Thursday, February 25, 2010

its nice to be nice

Back here in Bamako, to the familiar smell of burning trash and fried plantains, the endless traffic sellers pushing phone credit up to the window. I've just come back after two weeks of travelling through Senegal and The Gambia: 70 hours of bus rides, street sandwiches of Maggi roasted goat meat and hard boiled eggs, gorgeous beaches and softball games of volunteers running around with drinks in their hands. Me and about 90 PCVs from Mali boarded two buses destined for Dakar, the beautiful beachside city on the Sengal Atlantic Coast, where the annual West African Invitational Softball Tournament is held. After a sweaty 30 hour ride we piled out of the bus and into the Club Atlantique, a shimmering oasis of America in the depths of West Africa. We were all overwhelmed at the incredible infrastructure in Dakar - sidewalk lined streets, tunnels instead of the infuriating traffic circles of Bamako, restaurants offering sushi, indian, thai, tapas! Heavenly. We met up with hundreds of volunteers from Senegal, The Gambia, Ghana, as well as the "refugees" from all the recently evacuated countries of Madagascar, Mauritania and Guinea. It was rambunctious as we had tons of energy bottled up from weeks in the African bush to expend, and that we did. We met some sweet young Moroccan med students and me and my friend went with them to Goree Island, one of the old slave ports of the Atlantic Coast. We sat on the beach with the boys as they played Moroccan music and 90s rock songs on the guitar, jumped off the boardwalk into the freezing cold bay. The place was filled with artists selling bright cloth paintings and sculptures of old pieces of plastic and metal. In the middle of the really lovely city of sandstone and a huge "castle" on a hill (built by the rich slaveowners)was the small slave house - a few rooms dark and cramped, with a tiny door that opened onto the sea. You imagined the men and women and children pushed out of their crowded rooms to line up at the small door that looked out to the ocean, where the boats waited destined for New York. Above the door was inscribed:

"De cette porte pour un voyage sans retour ils allaient, les yeux fixes sur l'infini de la souffrance."
This is the door for their voyage without return, their eyes fixed on the infinity of suffering.

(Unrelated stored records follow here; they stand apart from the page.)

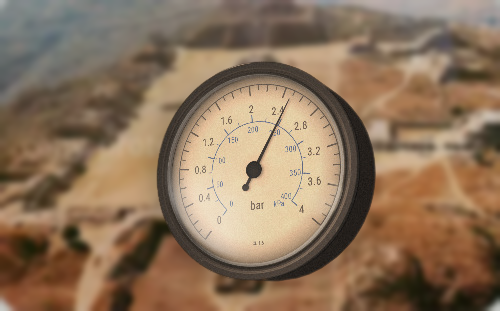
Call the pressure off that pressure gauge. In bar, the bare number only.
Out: 2.5
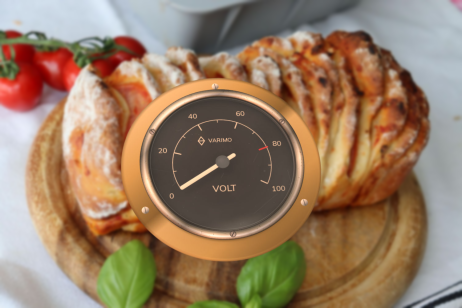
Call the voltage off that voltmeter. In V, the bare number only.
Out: 0
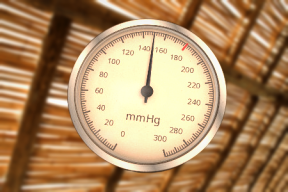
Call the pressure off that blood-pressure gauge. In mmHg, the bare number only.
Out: 150
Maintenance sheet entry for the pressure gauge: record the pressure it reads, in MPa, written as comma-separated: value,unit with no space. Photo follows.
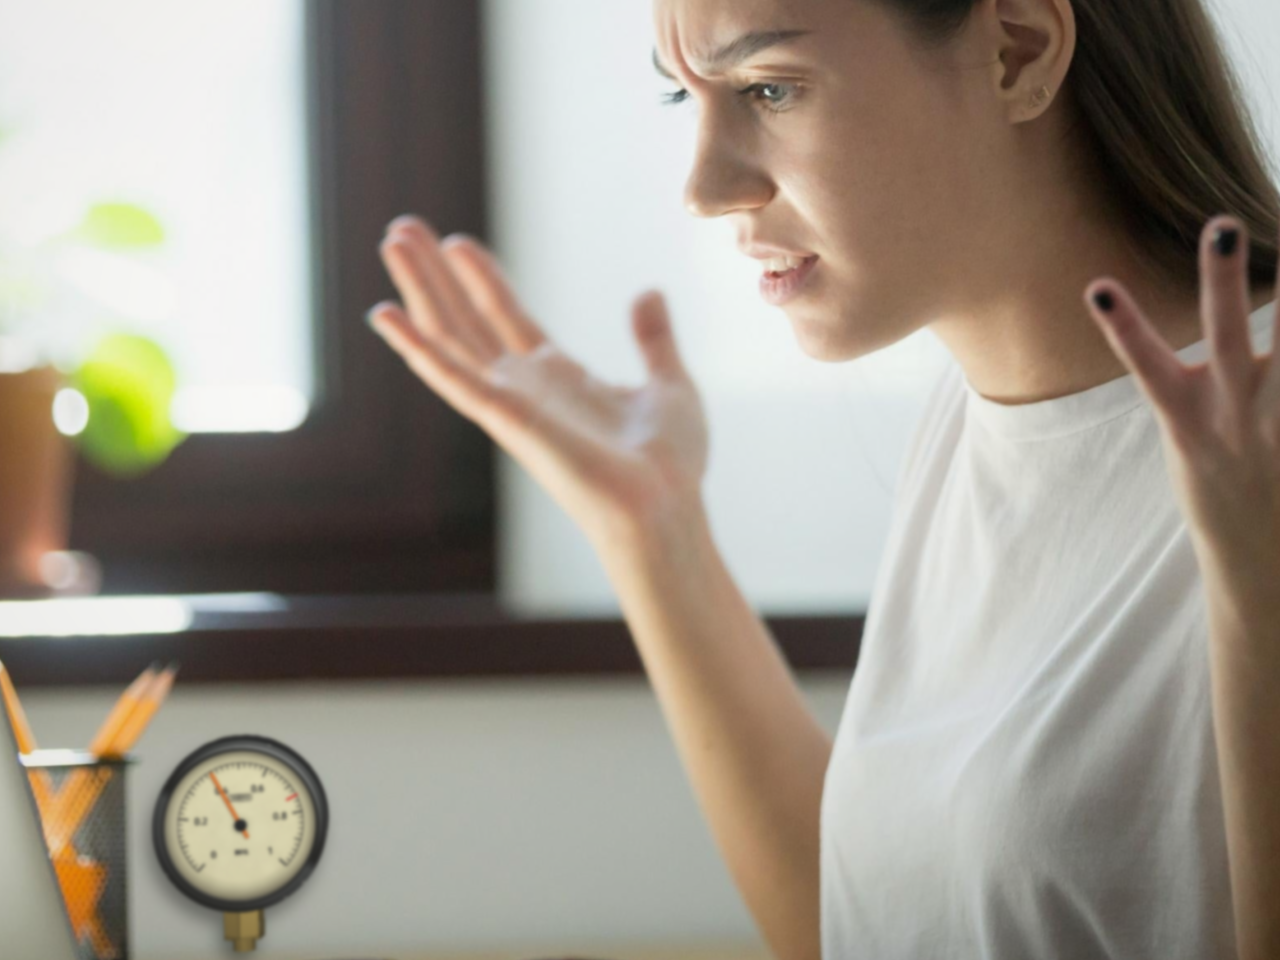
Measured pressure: 0.4,MPa
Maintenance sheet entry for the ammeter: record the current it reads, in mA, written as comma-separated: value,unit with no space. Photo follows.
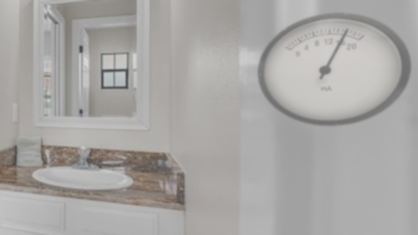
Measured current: 16,mA
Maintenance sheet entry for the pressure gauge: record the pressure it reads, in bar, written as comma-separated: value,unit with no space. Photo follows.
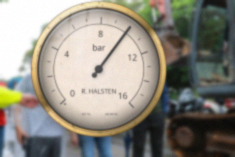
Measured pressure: 10,bar
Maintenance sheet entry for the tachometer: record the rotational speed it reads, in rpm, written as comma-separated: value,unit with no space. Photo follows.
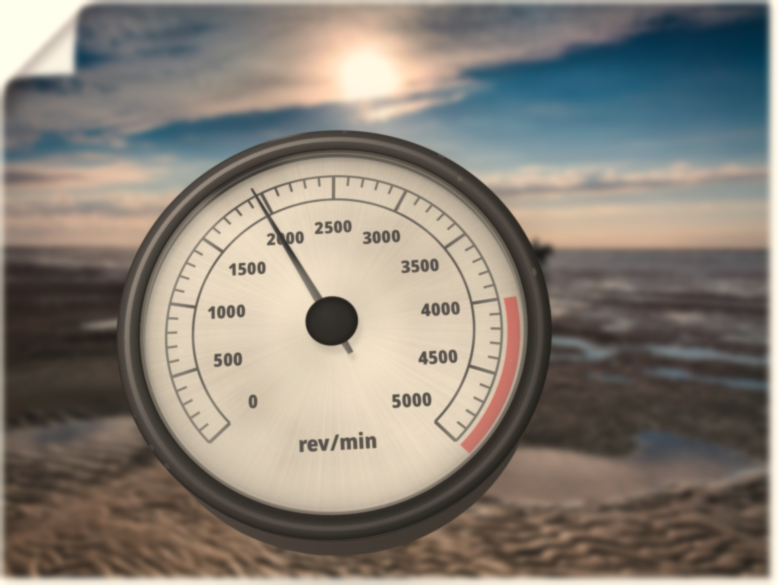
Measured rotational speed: 1950,rpm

As the tournament ended we hooked up with a group of volunteers from The Gambia, a sliver of former English territory in the middle of Senegal. After hours of waiting for the ferry we heard news that was was leaving immediately, and we ran with our bags and arrived in Banjul, the island capital where all the signs were in english and there is a whole strip of restaurants and clubs. We stayed in their Peace Corps house and we went to the beach down the street each day, as the male prostitutes in rastifarian attire, known as "Bumpsters," tried to pick us up with lines like "its nice to be nice!" and "can I make you happy?" It sounds strange but its one of the key draws to The Gambia - all along the beach you could see middle aged women with their muscular Bumpsters, sipping mango juice. We rented body boards and picked up shells to give as gifts to the children in our village and envied their ocean in dusty landlocked Mali.

A few of the Mali volunteers were going to a smaller island, so I tagged along. We hopped on the ferry back to the mainland, and found a jeep to take us through the brush. We blazed through the seemingly hidden path and got to a little cove on a river, where a few Gambians took us across on their brightly painted boats of hollowed out trunks. We had the Island to ourselves, and hung out with the Gambian farmers some of whom spoke Bambara and played us their drums, and we played in the huge waves on the rockless soft beach. Finally it was time to go home, and we boarded the bus destined for Bamako still dizzy with the bright day on the beach.

1 comment:

  1. Soooooo life affirming, dear, sweet Dina.